How to Keep Method Size Under Control

Do you ever open a source code file and see a method that starts at the top of your screen and kind of oozes its way to the bottom with no end in sight? When you find yourself in that situation, imagine that you’re reading a ticker tape and try to guess at where the method actually ends. Is it a foot below the monitor? Three feet? Does it plummet through the floor and into the basement, perhaps down past the water table and into the earth’s mantle?

TickerMonitor

Visualized like this, I think everyone might agree that there’s some point at which the drop is too far, though there’s likely some disagreement on where exactly this is. Personally, I used to subscribe to the “fits on a screen” heuristic and would only start looking to pull out methods if it got beyond that. But in more recent years, I think even smaller. How small? I dunno–five or six lines, max. Small enough that you’ll only ever see one try-catch or control flow statement in there. Yeah, seriously, that small. If you’re thinking it sounds kind of crazy, I get that, but give it a try for a while. I can almost guarantee that you’ll lose your patience for looking at methods that cause you to think, “wait, where was loopCounter declared again–before the second or third while loop?”
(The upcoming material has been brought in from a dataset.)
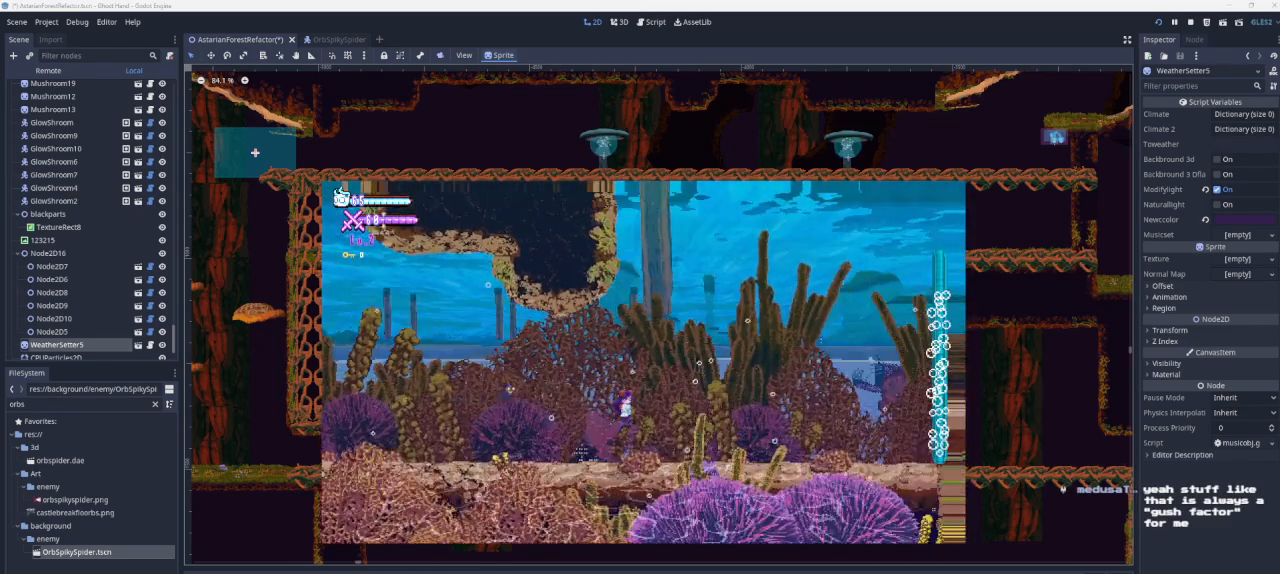
{"buttons": ["CROSS"], "left_stick": "right", "right_stick": "center", "events": [[133, "CROSS", "up"], [400, "CROSS", "down"]]}
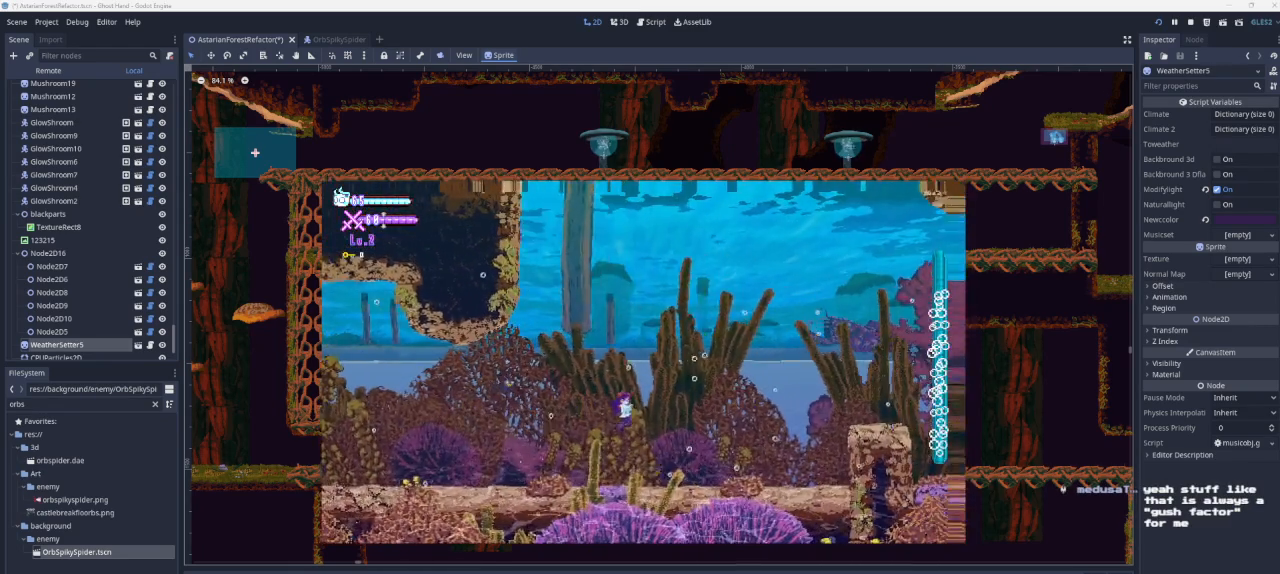
{"buttons": [], "left_stick": "right", "right_stick": "center", "events": [[367, "CROSS", "up"]]}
If you accept the premise that this is a good way to do things or that it might at least be worth a try, the first thing you’ll probably wonder is how to go about doing this from a practical standpoint. I’ve definitely encountered people and even whole groups who considered method sizes like this to be impractical. The first thing you have to do is let go of the notion that classes are in some kind of limited supply and you have to be careful not to use too many. Same with modules, if your project gets big enough. The reason I say this is that having small methods means that you’re going to have a lot of them. This in turn means that they’re going to need to be spread to multiple classes, and those classes will occupy more namespaces and modules. But that’s okay. If you encounter a large application that’s well designed and factored, it’s that way because the application is actually a series of small, focused components working together. Monolithic doesn’t scale well.

Getting Down to Business

If you’ve prepared yourself for the reality of needing more classes organized into more namespaces and modules, you’ve really overcome the biggest obstacle to being a small-method coder. Now it’s just a question of mechanics and practice. And this is actually important–it’s not sufficient to just say, “I’m going to write a lot of methods by stopping at the fifth line, no matter what.” I guarantee you that this is going to create a lot of weird cross-coupling, unnecessary state, and ugly things like out parameters. Nobody wants that. So it’s time to look to the art of creating abstractions.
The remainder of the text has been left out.